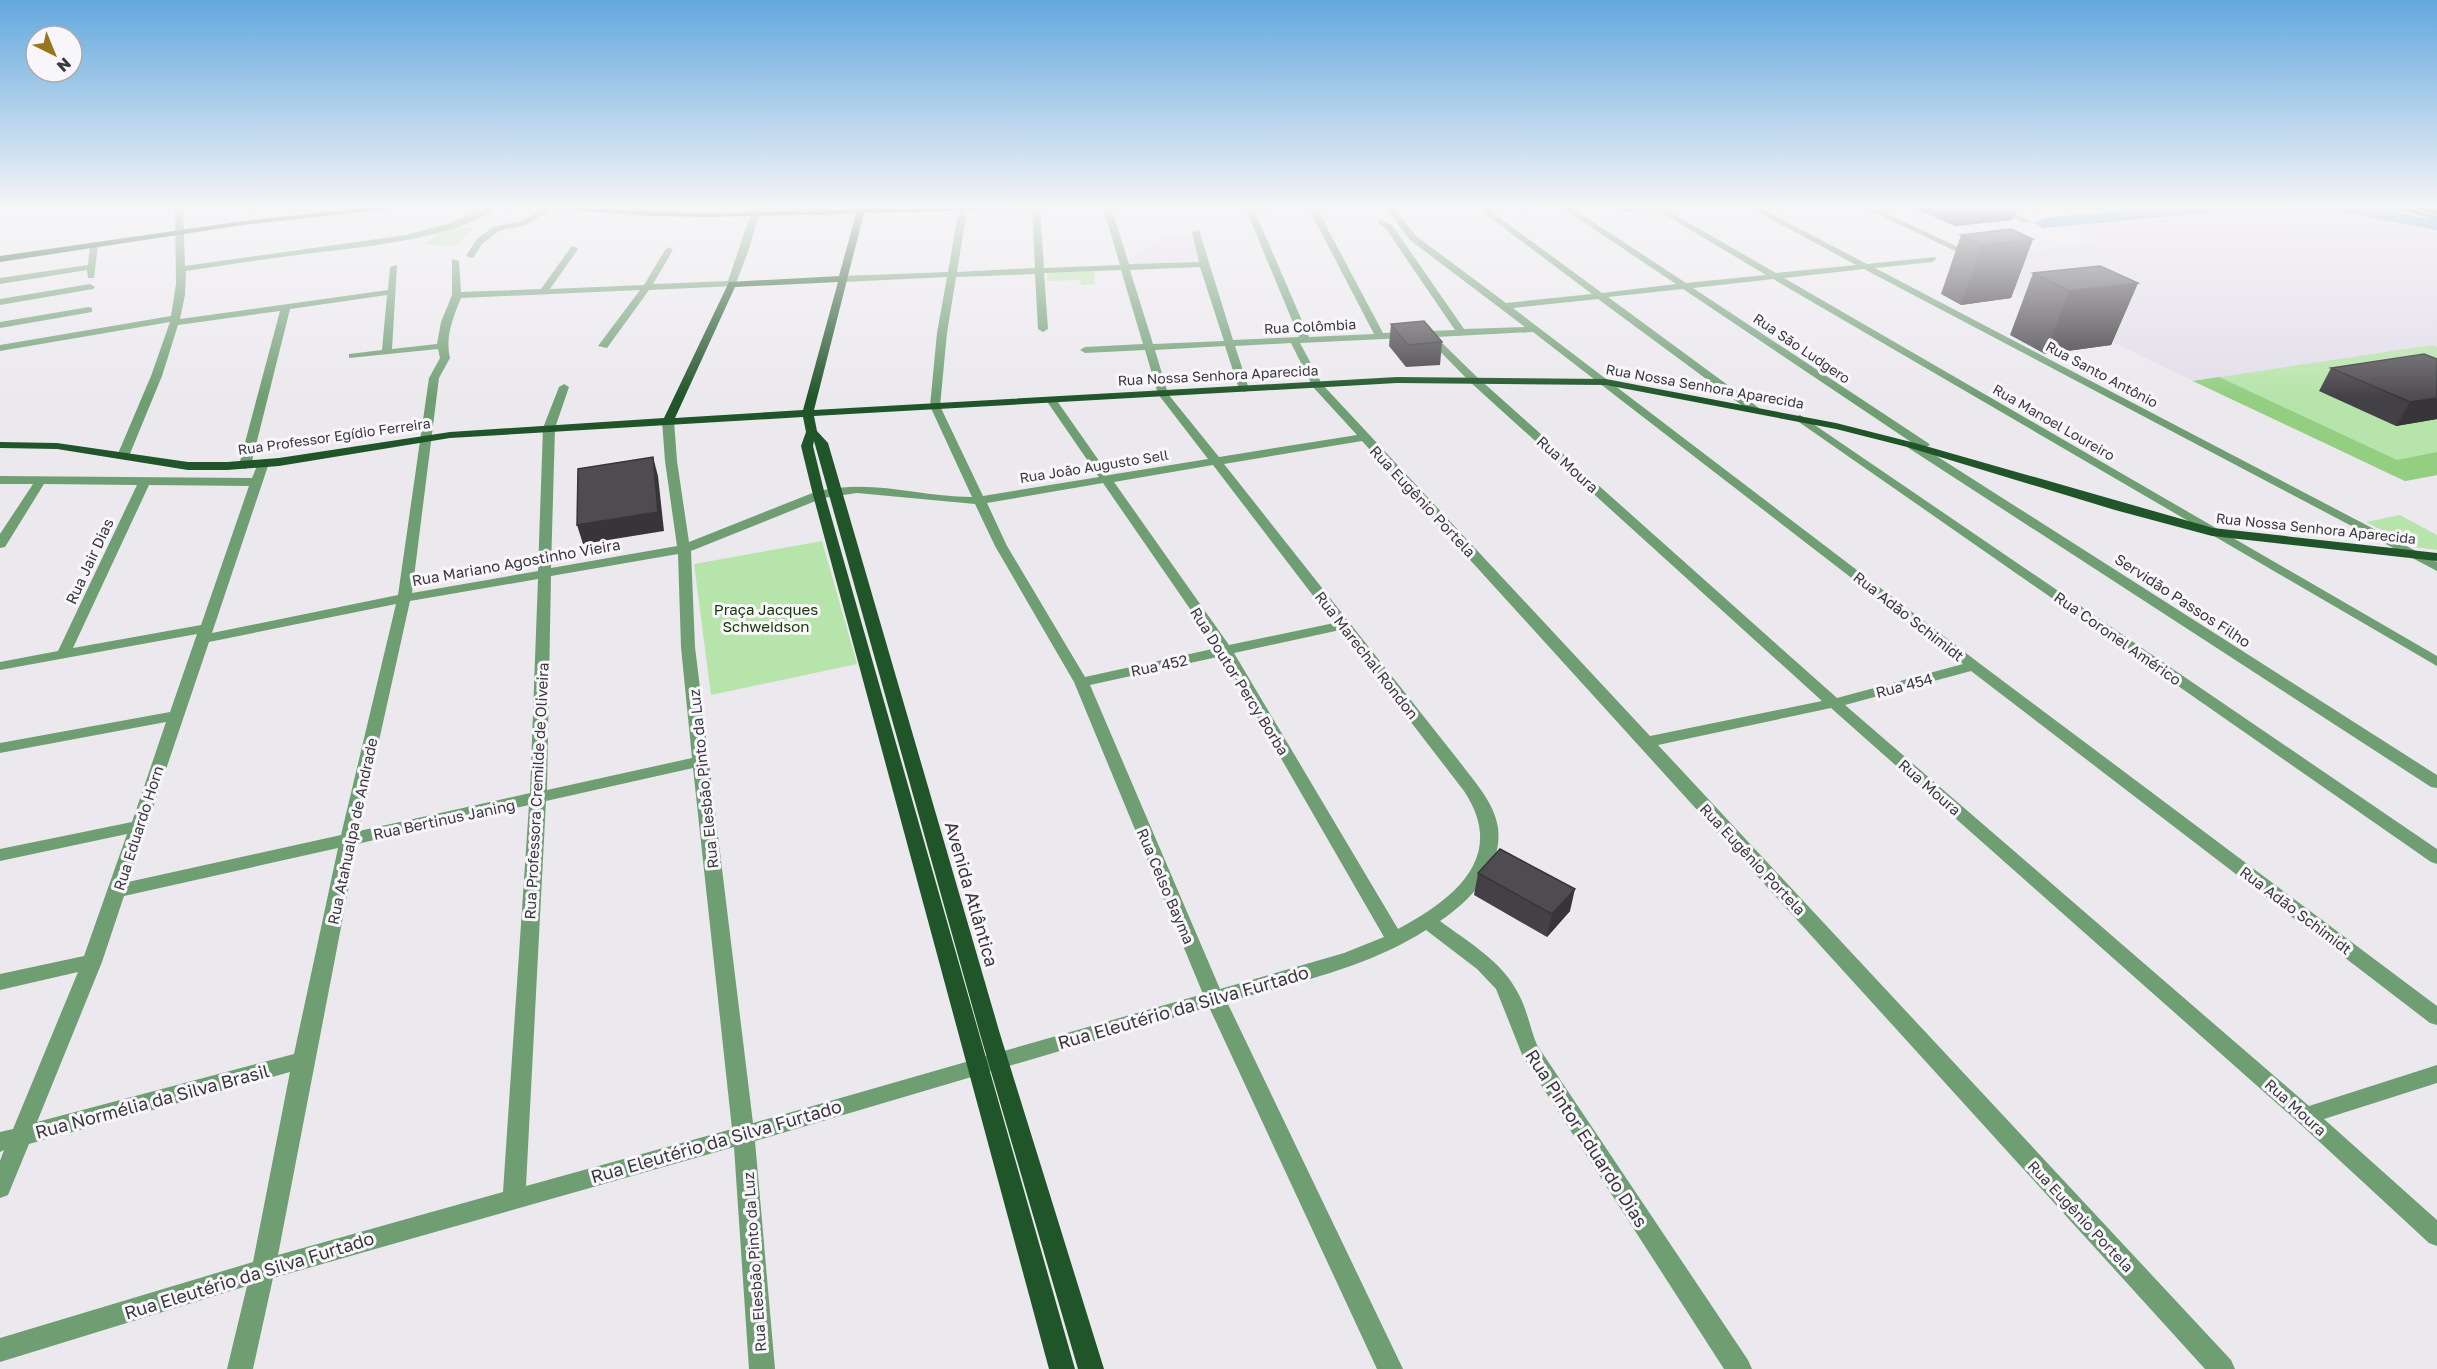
<svg xmlns="http://www.w3.org/2000/svg" width="2437" height="1369" viewBox="0 0 2437 1369" font-family="'Golos Text',sans-serif">
<style>
.built{fill:#e3deea}
.green{fill:#b7e4aa}
.forest{fill:#93ce81}
.lines{fill:none;stroke-linecap:round;stroke-linejoin:round}
.river{fill:#3d96d0;fill-rule:evenodd}
.minor{fill:#6f9e73;fill-rule:evenodd}
.major{fill:#1f5528;fill-rule:evenodd}
.highway{fill:#113918;fill-rule:evenodd}
.wall{fill:#434145}
.shaded-wall{fill:#373538}
.building{fill:#4e4c50;stroke:#373538;stroke-width:1.5}
.labels{text-anchor:middle;dominant-baseline:central;stroke-width:6;stroke-linejoin:round;paint-order:stroke}
.far-street-label{font-size:14px;fill:#3a393b;stroke:#f8f6fb}
.street-label{font-size:15px;fill:#3a393b;stroke:#f8f6fb}
.park-label{font-size:15px;fill:#143a04;stroke:#f8f6fb}
.near-street-label{font-size:18px;fill:#3a393b;stroke:#f8f6fb}
</style>
<rect width="100%" height="100%" fill="#ebe9ee"/>
<g class="built">
<path d="M2177,207h207l53,14v126l-5,-1 -239,35 -246,-119 155,-21 -45,-19z"/>
<path d="M1170,234h23l5,27 -67,3 -2,-4z"/>
</g>
<g class="green">
<path d="M456,227l19,1 -20,18 -29,-2 17,-15z"/>
<path d="M1094,271l1,13 -14,1 -1,-5 -33,1v-8z"/>
<path d="M2432,345l5,2v128l-32,6 -212,-100z"/>
<path d="M2400,515l37,20v15l-22,-3 -49,-25z"/>
<path d="M822,541l35,123 -146,31 -17,-131z"/>
</g>
<path class="forest" d="M2219,377l178,83 40,-8v23l-32,6 -212,-100z"/>
<g class="lines">
<g class="river">
<path d="M2168,207h57l-8,5 -174,16 -8,-5 8,-5z"/>
<path d="M2334,207h32l71,13v10l-95,-18z"/>
</g>
<g class="minor">
<path d="M175,207h8l2,59 221,-31 42,-11 38,-17h9c-31,32 -145,41 -190,47 -40,5 -80,11 -119,17l-1,24 -5,24 208,-29 2,-23 7,-2 -5,84 45,-5 4,-22 11,-27v-36l7,2 2,31 80,-3 30,-42 3,-1 4,3 -28,40 94,-4 21,-35 4,-3 4,3 -20,34 75,-3 25,-74h8l-12,42 -14,37 -86,4 -42,58 -9,-2 42,-56 -179,8c-8,20 -16,38 -11,60l-11,20 -27,215 126,-22 5,-143 16,-41 5,-3 5,3 -14,41 -4,140 126,-22 -12,-85 -3,-40 6,-3 6,3 3,40 12,81 126,-50c58,-14 101,5 157,5l-42,-91 7,-73 10,-56 -104,5 -4,-3 4,-3 105,-4 11,-63 4,-2 4,2 -10,63 78,-4 -3,-61h8l4,61 76,-3 -17,-58h8l18,57 70,-2 -7,-30 7,-2 34,110 66,-3 -54,-130h8l56,130 65,-3 -66,-127h8l67,126 72,-3 -69,-101 -9,-7 4,-2 11,5 72,104 61,-2 -115,-87 -25,-33h8l23,29 90,67 86,-9 -116,-87h9l117,86 74,-9 -115,-77h9l116,76 80,-8 -114,-68h9l115,66 80,-8 -107,-58h9l109,57 68,-7 1,2 -4,3 -57,6 562,294v9l-573,-302 -80,9 653,378v10l-664,-387 -80,9 235,155 2,2 -6,3 513,327v13l-6,-1 -524,-340v-4l4,-1 -228,-153 -75,8 151,111v4h-8l-153,-113 -85,9 466,355 458,343v19l-7,-2 -459,-352 -126,34 464,401 128,-41v18l-113,36 113,101v26l-8,-3 -131,-121 -467,-414 -173,37 573,615 4,9h-30l-843,-928 -138,23 235,297c14,19 36,42 39,67 5,39 -28,73 -58,93 28,21 62,40 78,72 9,16 12,35 19,52l211,315 4,9h-28l-201,-312 -27,-68 -19,-20 -51,-39c-59,38 -132,53 -199,72l176,367h-26l-168,-362 -454,134 20,228h-26l-15,-222 -461,131 -20,91h-26l20,-83 -247,76v-24l253,-76 37,-190 -261,72 -21,51 -8,3v-37l4,-11 -4,2v-20l13,-3 65,-157 -78,18v-16l84,-18 43,-122 -127,27v-12l132,-27 34,-100 -166,31v-10l170,-31 27,-78 -197,36v-8l58,-11 79,-166 -93,-1 -39,63 -5,1v-14l33,-50h-33v-8l252,2 7,-17h8l2,2 -57,170 186,-38 31,-217 11,-20 -2,-9 -89,9v-4l33,-4 5,-55 -97,14 -39,156 -6,4 -6,-4 41,-154 -102,14 -16,51 -33,80 -2,2h-8l-2,-2 34,-80 19,-54 -170,29v-6l171,-29 5,-32zM1200,267l24,74 -71,3 -23,-74zM1121,270l22,74 -58,3 -5,3 5,3 60,-3 13,44 50,65 -99,16 -54,-77 -4,-1 -5,3 53,77 -116,19 -43,-90 7,-73 9,-56 79,-3 3,55 5,3 5,-3 -4,-56zM1533,332l430,332 -126,34 -360,-321 -41,-40zM1426,337l43,44 353,320 -172,35 -328,-352 -22,-41zM1291,343l22,44 44,48 -138,22 -51,-63 -13,-44 70,-4 14,43 5,3 5,-3 -14,-43zM1213,465l121,158 -105,22 -115,-163zM1103,483l114,165 -132,29 -78,-131 -20,-43zM149,485l100,1 -48,139 -128,23zM857,493l118,11 20,42 79,136 129,312 -450,129 -58,-476 -4,-96 132,-53zM678,554l3,93 11,111 -145,32 4,-214zM538,579l-8,214 -171,38 51,-230zM396,604l-55,231 -213,47 81,-240zM1340,630l124,161c44,66 -10,108 -66,138l-164,-276zM1222,656l162,281 -40,16 -124,36 -130,-304zM693,768l39,361 -206,57 20,-385zM529,805l-26,387 -225,63 79,-411zM338,848l-44,206 -257,68 65,-160 22,-66z"/>
<path d="M547,207h9l-30,18 -27,6 -17,13 -9,14 -7,-2 10,-16 17,-13 27,-6z"/>
<path d="M1863,207h10l102,48 -7,2z"/>
<path d="M1991,207h10l30,14 -7,2z"/>
<path d="M94,242l4,3 -4,33h-6l-1,-8 -87,14v-6l88,-13 2,-20z"/>
<path d="M90,284l5,3 -2,2 -93,16v-6z"/>
<path d="M89,307l3,1v4l-92,16v-6z"/>
<path d="M1800,415l637,434v15l-6,-2 -635,-442 -2,-2z"/>
</g>
<g class="major">
<path d="M372,207h23l-4,2 -148,16 -243,37v-6l243,-35z"/>
<path d="M552,207l151,6 155,-4v-2h8v2l167,-2 -4,2 -165,4 -50,197 583,-33 209,2 230,44 79,20 298,85 224,25v8l-225,-25 -97,-26 -208,-63 -71,-18 -230,-44 -209,-2 -583,33 3,15 11,12 172,591 104,335h-26l-98,-335 -166,-593 -1,5 12,49 250,874h-26l-236,-874 -12,-49 5,-14 -3,-15 -353,21 -171,28 -52,4h-39l-131,-21 -57,-1v-6l57,1 131,19h39l52,-4 171,-26 214,-14 65,-136 110,-6 17,-62 -153,3 -54,-1 -93,-7zM838,282l-35,128 -128,8 60,-131z"/>
<path d="M2390,207h12l35,9v4z"/>
</g>
<path class="highway" d="M2413,207l24,2v6l-22,-6z"/>
</g>
<g class="wall">
<path d="M1617,207h34v2l-27,2z"/>
<path d="M1912,207h105l-5,13 -57,6z"/>
<path d="M1961,235l72,4 -22,59 -50,7 -20,-11z"/>
<path d="M2033,273l105,10 -27,62 -66,9 -35,-19z"/>
<path d="M1391,324l51,18 -2,23 -34,2 -17,-21z"/>
<path d="M2437,359v60l-41,7 -77,-35 12,-23z"/>
<path d="M1478,873l92,38 -23,26 -73,-42z"/>
</g>
<g class="shaded-wall">
<path d="M1625,207h26v2l-27,2z"/>
<path d="M2005,207h12l-5,13 -57,6 5,-15z"/>
<path d="M2033,239l-22,59 -50,7 21,-60z"/>
<path d="M2138,283l-27,62 -66,9 24,-63z"/>
<path d="M2437,398v21l-41,7 14,-24z"/>
<path d="M653,457l5,19 6,55 -81,13 -6,-19z"/>
<path d="M1575,889l-5,22 -23,26 5,-23z"/>
</g>
<g class="building">
<path d="M1949,207h56l-45,4z"/>
<path d="M2011,229l22,10 -51,6 -21,-10z"/>
<path d="M2100,266l38,17 -69,8 -36,-18z"/>
<path d="M1424,321l18,21 -34,3 -17,-21z"/>
<path d="M2424,354l13,5v39l-27,4 -79,-34z"/>
<path d="M653,457l5,55 -81,13 1,-56z"/>
<path d="M1500,849l75,40 -23,25 -74,-41z"/>
</g>
<linearGradient id="sky" x2="0" y2="1"><stop stop-color="#63a8de"/><stop offset="0.52" stop-color="#f6f5f7"/><stop offset="1" stop-color="#f6f5f7" stop-opacity="0"/></linearGradient>
<rect width="2437" height="398" fill="url(#sky)"/>
<g class="labels">
<g class="far-street-label">
<text transform="translate(1310 326) rotate(-3)">Rua Colômbia</text>
<text transform="translate(1802 348) rotate(34)">Rua São Ludgero</text>
<text transform="translate(2102 374) rotate(28)">Rua Santo Antônio</text>
<text transform="translate(1218 375) rotate(-3)">Rua Nossa Senhora Aparecida</text>
<text transform="translate(1705 386) rotate(10)">Rua Nossa Senhora Aparecida</text>
<text transform="translate(2054 422) rotate(30)">Rua Manoel Loureiro</text>
<text transform="translate(334 436) rotate(-8)">Rua Professor Egídio Ferreira</text>
<text transform="translate(1094 466) rotate(-9)">Rua João Augusto Sell</text>
<text transform="translate(2316 528) rotate(6)">Rua Nossa Senhora Aparecida</text>
</g>
<g class="street-label">
<text transform="translate(1568 464) rotate(42)">Rua Moura</text>
<text transform="translate(1423 501) rotate(47)">Rua Eugênio Portela</text>
<text transform="translate(89 561) rotate(-65)">Rua Jair Dias</text>
<text transform="translate(516 562) rotate(-10)">Rua Mariano Agostinho Vieira</text>
<text transform="translate(2183 600) rotate(33)">Servidão Passos Filho</text>
<text transform="translate(1909 616) rotate(38)">Rua Adão Schimidt</text>
<text transform="translate(2118 638) rotate(35)">Rua Coronel Américo</text>
<text transform="translate(1367 655) rotate(52)">Rua Marechal Rondon</text>
<text transform="translate(1159 665) rotate(-12)">Rua 452</text>
<text transform="translate(1240 681) rotate(58)">Rua Doutor Percy Borba</text>
<text transform="translate(1904 685) rotate(-15)">Rua 454</text>
<text transform="translate(703 779) rotate(-96)">Rua Elesbão Pinto da Luz</text>
<text transform="translate(1930 787) rotate(41)">Rua Moura</text>
<text transform="translate(536 791) rotate(-87)">Rua Professora Cremilde de Oliveira</text>
<text transform="translate(444 819) rotate(-12)">Rua Bertinus Janing</text>
<text transform="translate(138 828) rotate(-72)">Rua Eduardo Horn</text>
<text transform="translate(352 831) rotate(-78)">Rua Atahualpa de Andrade</text>
<text transform="translate(1753 859) rotate(47)">Rua Eugênio Portela</text>
<text transform="translate(1166 886) rotate(67)">Rua Celso Bayma</text>
<text transform="translate(2296 910) rotate(37)">Rua Adão Schimidt</text>
<text transform="translate(2296 1107) rotate(42)">Rua Moura</text>
<text transform="translate(2081 1216) rotate(47)">Rua Eugênio Portela</text>
<text transform="translate(754 1262) rotate(-94)">Rua Elesbão Pinto da Luz</text>
</g>
<g class="park-label">
<text x="766" y="609">Praça Jacques<tspan x="766" dy="17">Schweidson</tspan></text>
</g>
<g class="near-street-label">
<text transform="translate(972 894) rotate(74)">Avenida Atlântica</text>
<text transform="translate(1183 1007) rotate(-16)">Rua Eleutério da Silva Furtado</text>
<text transform="translate(152 1101) rotate(-15)">Rua Normélia da Silva Brasil</text>
<text transform="translate(1587 1138) rotate(57)">Rua Pintor Eduardo Dias</text>
<text transform="translate(716 1141) rotate(-16)">Rua Eleutério da Silva Furtado</text>
<text transform="translate(249 1275) rotate(-17)">Rua Eleutério da Silva Furtado</text>
</g>
</g>
<g transform="translate(54 54) rotate(137)"><circle r="28" fill="#f8f6fb" stroke="#acaaae" stroke-width="1.5"/>
<path d="M0-4.5L10 22L0 15L-10 22Z" fill="#96761e"/>
<text y="-9" font-size="16" font-weight="bold" text-anchor="middle" fill="#3a393b">N</text>
</g>
</svg>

□ □ □

§ **PROBLEM TO SOLVE**: Scan the material above for lines holding "park" and copy each of them.

§ **WRITTEN ANSWER**:
.park-label{font-size:15px;fill:#143a04;stroke:#f8f6fb}
<g class="park-label">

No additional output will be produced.